Assignment » Copy out each line below that has the word "Подсветка" in it.

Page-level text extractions
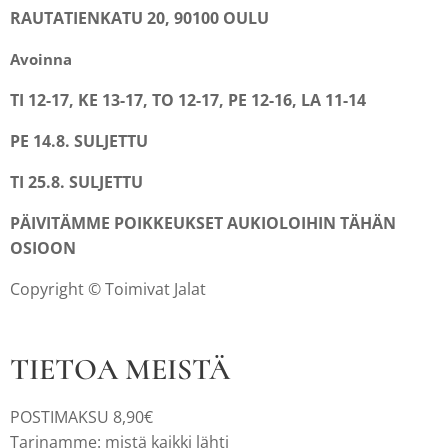
RAUTATIENKATU 20, 90100 OULU
Avoinna
TI 12-17, KE 13-17, TO 12-17, PE 12-16, LA 11-14
PE 14.8. SULJETTU
TI 25.8. SULJETTU
PÄIVITÄMME POIKKEUKSET AUKIOLOIHIN TÄHÄN
OSIOON
Copyright © Toimivat Jalat
TIETOA MEISTÄ
POSTIMAKSU 8,90€
Tarinamme: mistä kaikki lähti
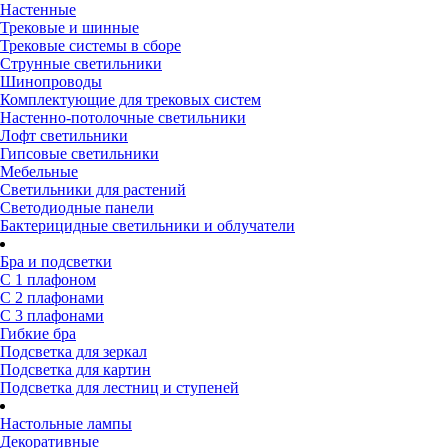
Настенные
Трековые и шинные
Трековые системы в сборе
Струнные светильники
Шинопроводы
Комплектующие для трековых систем
Настенно-потолочные светильники
Лофт светильники
Гипсовые светильники
Мебельные
Светильники для растений
Светодиодные панели
Бактерицидные светильники и облучатели
Бра и подсветки
С 1 плафоном
С 2 плафонами
С 3 плафонами
Гибкие бра
Подсветка для зеркал
Подсветка для картин
Подсветка для лестниц и ступеней
Настольные лампы
Декоративные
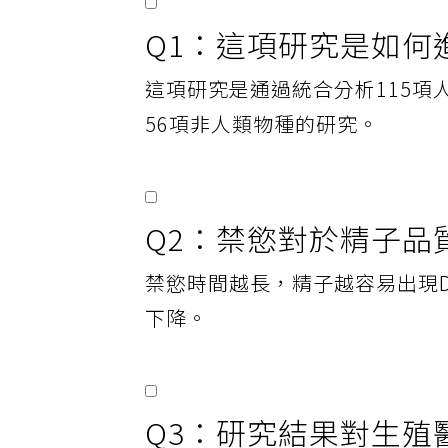
Q1：這項研究是如何
這項研究是通過統合分析115項
56項非人類物種的研究。
Q2：禁慾對於精子品
禁慾時間越長，精子越容易出現
下降。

Written response »
Подсветка для зеркал
Подсветка для картин
Подсветка для лестниц и ступеней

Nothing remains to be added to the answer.